Announcing the Cabinet's decision, Gupta said the government is committed to making Delhi a national leader in sustainable transportation. She said the administration would invest ₹15,000 crore over the next four years under the policy, while targeting 95% of new vehicle registrations to be electric by 2027.
The chief minister said the policy has been designed to accelerate EV adoption through a mix of financial incentives and regulatory measures, making clean mobility more accessible for both individual consumers and commercial operators.
Phased transition for commercial vehicles
As part of the implementation roadmap, only electric autorickshaws will be registered in Delhi from January 1, 2027, according to officials. The policy also mandates that registrations of new petrol or diesel-powered two-wheelers will be phased out, with only electric two-wheelers to be registered from April 1, 2028.
The staggered rollout is aimed at allowing manufacturers, fleet operators and consumers adequate time to transition to electric alternatives while strengthening the city's charging ecosystem.
No tax relief for hybrid vehicles
Although the draft version of the policy had proposed a 50% waiver on road tax for hybrid vehicles priced up to ₹30 lakh, the final Cabinet-approved policy has dropped the proposal. Officials clarified that no subsidy or tax incentive has been extended to hybrid vehicles, indicating the government's clear preference for fully electric mobility over transitional technologies.
With generous subsidies, scrappage incentives and mandatory electrification timelines, Delhi's EV Policy 2.0 marks one of the country's most aggressive clean mobility programmes and is expected to significantly reshape the capital's automotive landscape over the next few years.
Industry welcomes policy push
The policy has drawn a positive response from industry, with stakeholders saying it provides long-term policy certainty for the electric mobility ecosystem while reinforcing Delhi's position as one of India's leading EV markets.
A Tata Motors Passenger Vehicles spokesperson welcomed the policy, saying it reinforces the government's commitment to accelerating the adoption of zero-emission mobility.
"Delhi has once again demonstrated leadership in doing the right thing.

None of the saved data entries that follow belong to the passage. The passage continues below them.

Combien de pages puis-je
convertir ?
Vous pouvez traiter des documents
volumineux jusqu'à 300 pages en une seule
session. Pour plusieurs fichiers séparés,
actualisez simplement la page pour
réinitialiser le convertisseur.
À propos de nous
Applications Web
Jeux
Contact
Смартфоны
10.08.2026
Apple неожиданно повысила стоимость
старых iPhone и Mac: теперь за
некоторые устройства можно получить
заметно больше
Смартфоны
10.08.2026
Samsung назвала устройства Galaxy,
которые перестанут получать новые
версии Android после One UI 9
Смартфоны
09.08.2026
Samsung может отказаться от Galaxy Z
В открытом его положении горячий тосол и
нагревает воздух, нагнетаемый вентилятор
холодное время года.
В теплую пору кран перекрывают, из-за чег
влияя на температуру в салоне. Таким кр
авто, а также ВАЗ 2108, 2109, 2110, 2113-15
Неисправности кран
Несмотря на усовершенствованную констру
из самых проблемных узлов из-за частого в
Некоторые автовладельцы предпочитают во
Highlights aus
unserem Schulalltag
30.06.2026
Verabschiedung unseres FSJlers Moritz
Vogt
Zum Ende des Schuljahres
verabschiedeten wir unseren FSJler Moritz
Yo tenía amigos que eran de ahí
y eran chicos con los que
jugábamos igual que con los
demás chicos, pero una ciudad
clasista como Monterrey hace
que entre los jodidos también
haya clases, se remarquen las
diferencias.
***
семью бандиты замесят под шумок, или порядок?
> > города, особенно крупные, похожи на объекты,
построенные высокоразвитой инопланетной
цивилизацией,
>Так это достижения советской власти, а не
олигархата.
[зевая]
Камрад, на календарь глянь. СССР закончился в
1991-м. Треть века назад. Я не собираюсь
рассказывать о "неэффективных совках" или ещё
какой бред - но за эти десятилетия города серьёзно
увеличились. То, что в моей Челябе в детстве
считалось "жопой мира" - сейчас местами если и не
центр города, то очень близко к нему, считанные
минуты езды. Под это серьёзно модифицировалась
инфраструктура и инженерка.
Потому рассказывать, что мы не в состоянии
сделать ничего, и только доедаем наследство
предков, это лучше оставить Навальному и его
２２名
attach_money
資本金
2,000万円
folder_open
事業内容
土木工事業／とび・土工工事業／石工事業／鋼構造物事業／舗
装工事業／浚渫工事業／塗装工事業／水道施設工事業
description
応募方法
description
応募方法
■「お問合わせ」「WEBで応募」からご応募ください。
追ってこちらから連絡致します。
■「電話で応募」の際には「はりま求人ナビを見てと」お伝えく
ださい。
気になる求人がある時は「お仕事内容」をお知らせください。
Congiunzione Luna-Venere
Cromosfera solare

By retaining ambitious electrification timelines for high-usage vehicle segments and focusing policy incentives on pure EVs, the government has reinforced the principle that public support should benefit and accelerate technologies that deliver the maximum environmental benefit with zero emissions," the spokesperson said.

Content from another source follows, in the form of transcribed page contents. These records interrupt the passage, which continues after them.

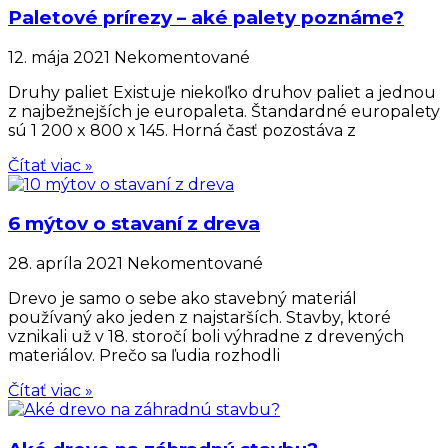
Paletové prírezy – aké palety poznáme?
12. mája 2021
Nekomentované
Druhy paliet Existuje niekoľko druhov paliet a jednou
z najbežnejších je europaleta. Štandardné europalety
sú 1 200 x 800 x 145. Horná časť pozostáva z
Čítať viac »
6 mýtov o stavaní z dreva
28. apríla 2021
Nekomentované
Drevo je samo o sebe ako stavebný materiál
používaný ako jeden z najstarších. Stavby, ktoré
vznikali už v 18. storočí boli výhradne z drevených
materiálov. Prečo sa ľudia rozhodli
Čítať viac »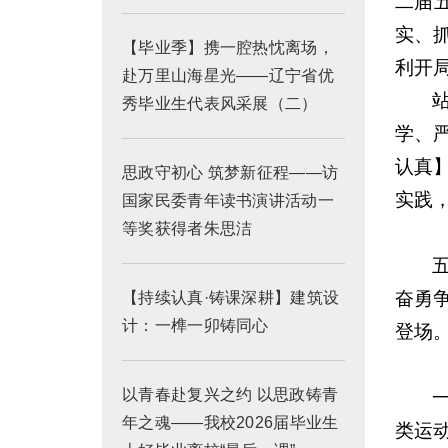
二届
实、
【毕业季】携一腔热忱离场，
利开
赴万里山海星光——辽宁省优
秀毕业生代表风采展（二）
学、
认真
思政守初心 筑梦新征程​​——访
实践
国家民委青年读书演讲活动一
等奖获得者朱思洁
奋勇
【持续认真·铸课深耕】建筑设
计：一榫一卯铸同心
登场
以青春赴复兴之约 以思政铸青
年之魂——我校2026届毕业生
类运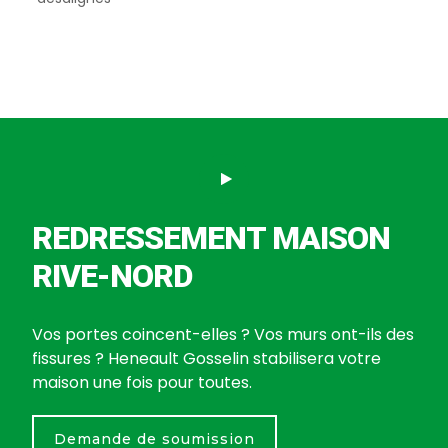
REDRESSEMENT MAISON
RIVE-NORD
Vos portes coincent-elles ? Vos murs ont-ils des
fissures ? Heneault Gosselin stabilisera votre
maison une fois pour toutes.
Demande de soumission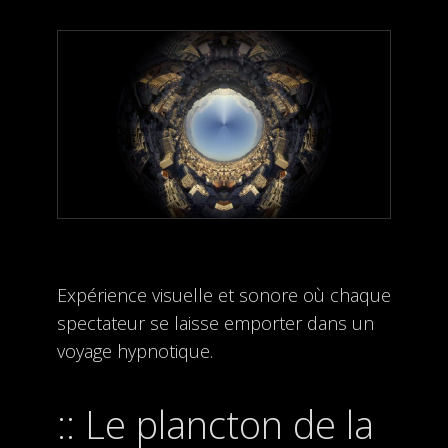
Expérience visuelle et sonore où chaque
spectateur se laisse emporter dans un
voyage hypnotique.
Le plancton de la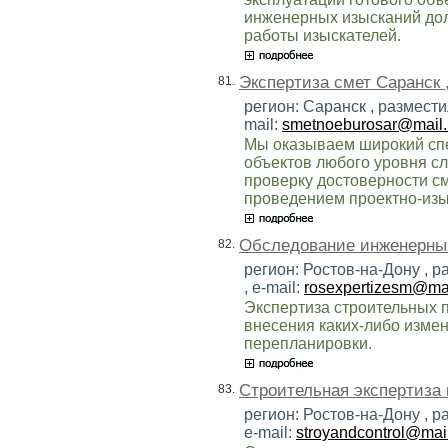
инженерных изысканий дол
работы изыскателей.
Экспертиза смет Саранск 
81.
регион: Саранск , размест
mail:
smetnoeburosar@mail.
Мы оказываем широкий спе
объектов любого уровня с
проверку достоверности см
проведением проектно-изы
Обследование инженерных
82.
регион: Ростов-на-Дону , 
, e-mail:
rosexpertizesm@mai
Экспертиза строительных 
внесения каких-либо изме
перепланировки.
Строительная экспертиза 
83.
регион: Ростов-на-Дону , 
e-mail:
stroyandcontrol@mail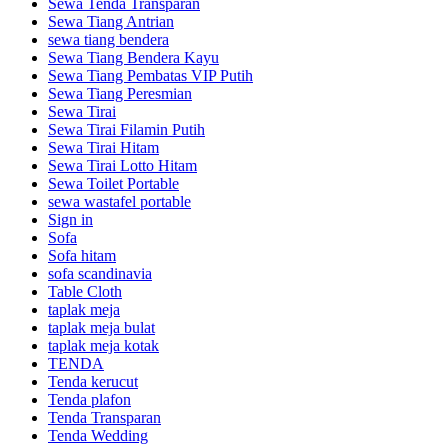
Sewa Tenda Transparan
Sewa Tiang Antrian
sewa tiang bendera
Sewa Tiang Bendera Kayu
Sewa Tiang Pembatas VIP Putih
Sewa Tiang Peresmian
Sewa Tirai
Sewa Tirai Filamin Putih
Sewa Tirai Hitam
Sewa Tirai Lotto Hitam
Sewa Toilet Portable
sewa wastafel portable
Sign in
Sofa
Sofa hitam
sofa scandinavia
Table Cloth
taplak meja
taplak meja bulat
taplak meja kotak
TENDA
Tenda kerucut
Tenda plafon
Tenda Transparan
Tenda Wedding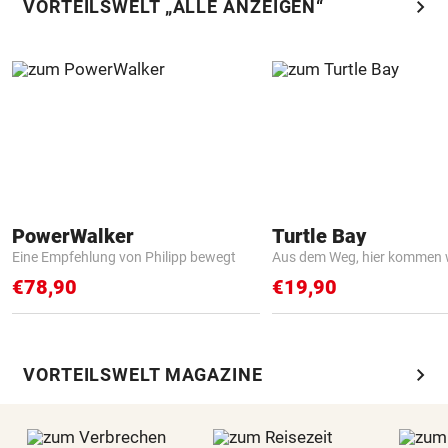
chevron_right
VORTEILSWELT „ALLE ANZEIGEN“
PowerWalker
Turtle Bay
Eine Empfehlung von Philipp bewegt
Aus dem Weg, hier kommen w
€78,90
€19,90
chevron_right
VORTEILSWELT MAGAZINE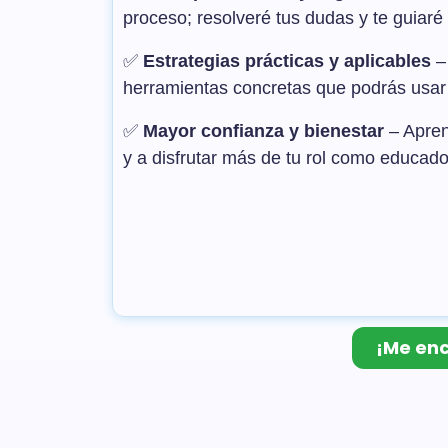
proceso; resolveré tus dudas y te guiaré
✅
Estrategias prácticas y aplicables
– 
herramientas concretas que podrás usar 
✅
Mayor confianza y bienestar
– Apren
y a disfrutar más de tu rol como educado
¡Me enc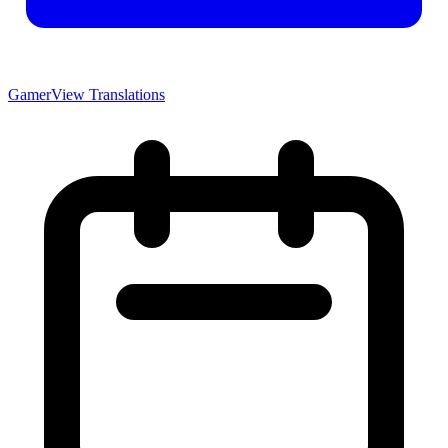
GamerView Translations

"This policy provides long-term direction for the industry, strengthens confidence in India's EV ecosystem and can serve as a benchmark for other states pursuing cleaner urban mobility," the spokesperson added.

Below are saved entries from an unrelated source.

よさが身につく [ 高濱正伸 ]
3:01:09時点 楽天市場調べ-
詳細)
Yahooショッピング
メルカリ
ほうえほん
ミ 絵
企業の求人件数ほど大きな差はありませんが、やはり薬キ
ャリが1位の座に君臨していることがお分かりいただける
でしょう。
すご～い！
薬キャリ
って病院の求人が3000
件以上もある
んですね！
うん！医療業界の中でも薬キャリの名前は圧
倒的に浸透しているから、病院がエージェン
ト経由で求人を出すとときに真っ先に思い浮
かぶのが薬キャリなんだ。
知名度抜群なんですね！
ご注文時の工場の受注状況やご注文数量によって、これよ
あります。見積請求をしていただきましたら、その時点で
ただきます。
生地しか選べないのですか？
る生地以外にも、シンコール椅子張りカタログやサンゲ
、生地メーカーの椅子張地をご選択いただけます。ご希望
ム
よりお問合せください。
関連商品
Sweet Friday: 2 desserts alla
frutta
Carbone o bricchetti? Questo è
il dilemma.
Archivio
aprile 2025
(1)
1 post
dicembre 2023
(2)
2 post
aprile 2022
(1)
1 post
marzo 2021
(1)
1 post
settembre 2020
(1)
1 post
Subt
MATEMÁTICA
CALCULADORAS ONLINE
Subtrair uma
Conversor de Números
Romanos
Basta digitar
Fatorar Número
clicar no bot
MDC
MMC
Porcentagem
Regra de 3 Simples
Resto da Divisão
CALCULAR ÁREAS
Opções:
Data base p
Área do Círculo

Echoing similar views, Nirmal K. Minda, President, ASSOCHAM, said the policy is a forward-looking initiative that addresses Delhi's persistent air pollution challenge while advancing sustainable urban mobility.
"The proposed ₹15,000 crore investment towards strengthening the EV ecosystem, including charging infrastructure and incentives, reflects the scale of commitment required to accelerate the clean mobility transition," Minda said.
"The policy has the potential to substantially reduce vehicular emissions while creating new economic opportunities and can serve as a model for other states to adopt similar clean mobility initiatives suited to their local needs," he added.
TVS Motor Company also welcomed the policy, saying it would help accelerate EV adoption in the national capital. "We welcome the Delhi government's new EV policy, which is proactive and forward-looking," said Sudarshan Venu, Managing Director, TVS Motor Company.